He called Mayne.

“Line up, old-timer. Have a shot.”

“I ain’t drinkin’,” Mayne snarled.

Robin, who had started toward him, and so stood between the two, heard Mayne add a rider to the sentence under his breath—“not with you, damn your soul!”

“No, you don’t drink, do you?” Mark laughed unpleasantly. “You just pour it down, that’s all. Come on, kid,” he spoke to Robin, “line up here. The old man’s on the prod, but the rest of us are sociable.”

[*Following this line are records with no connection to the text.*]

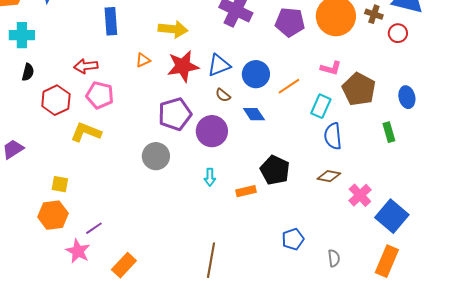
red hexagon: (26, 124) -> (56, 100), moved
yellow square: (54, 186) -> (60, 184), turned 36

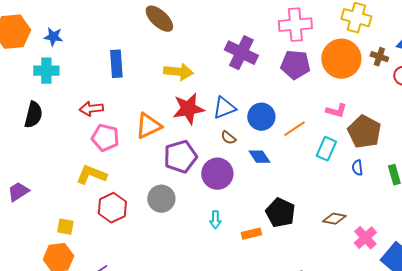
cyan cross: (22, 35) -> (46, 71), moved
orange triangle: (143, 60) -> (148, 126), moved, size x1.8
black semicircle: (28, 72) -> (33, 115), size x1.5
red hexagon: (56, 100) -> (112, 208), moved
blue semicircle: (333, 136) -> (357, 168), moved, size x0.6

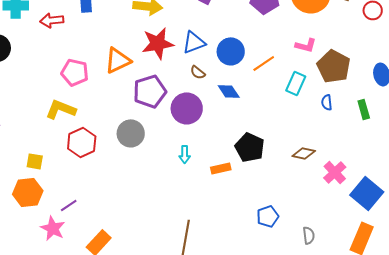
red arrow: (91, 109) -> (52, 20), moved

Robin hesitated a moment. There was something in the air. There was a subtle shade of the peremptory in that “line up here.” The tone nettled him out of all reason. And he didn’t like the conjunction of Dan Mayne drunk and resentful in the same room with Shining Mark Steele.

“Leave me out this time,” he said casually. “Looks like I better put my boss to bed. I generally have to when he goes on a bust.”

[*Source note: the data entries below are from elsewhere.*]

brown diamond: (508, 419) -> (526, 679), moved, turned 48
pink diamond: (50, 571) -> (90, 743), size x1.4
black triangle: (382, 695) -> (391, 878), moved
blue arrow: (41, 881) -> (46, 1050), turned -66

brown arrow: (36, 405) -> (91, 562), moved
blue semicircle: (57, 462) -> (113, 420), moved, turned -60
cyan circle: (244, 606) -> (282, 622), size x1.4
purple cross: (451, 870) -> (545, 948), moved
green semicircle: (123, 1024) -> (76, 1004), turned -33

“Suit yourself,” Steele replied tartly. “All the same to me.”

That muttered sentence of Mayne’s was apparently the last coherent speech he was capable of making. Robin got him out of the chair, steadied his uncertain progress across the way to the hotel and half-carried him up to a bedroom.

He sat down beside him, and piled a wet towel on Mayne’s head. In the course of half an hour the thickness of tongue and brain partially cleared.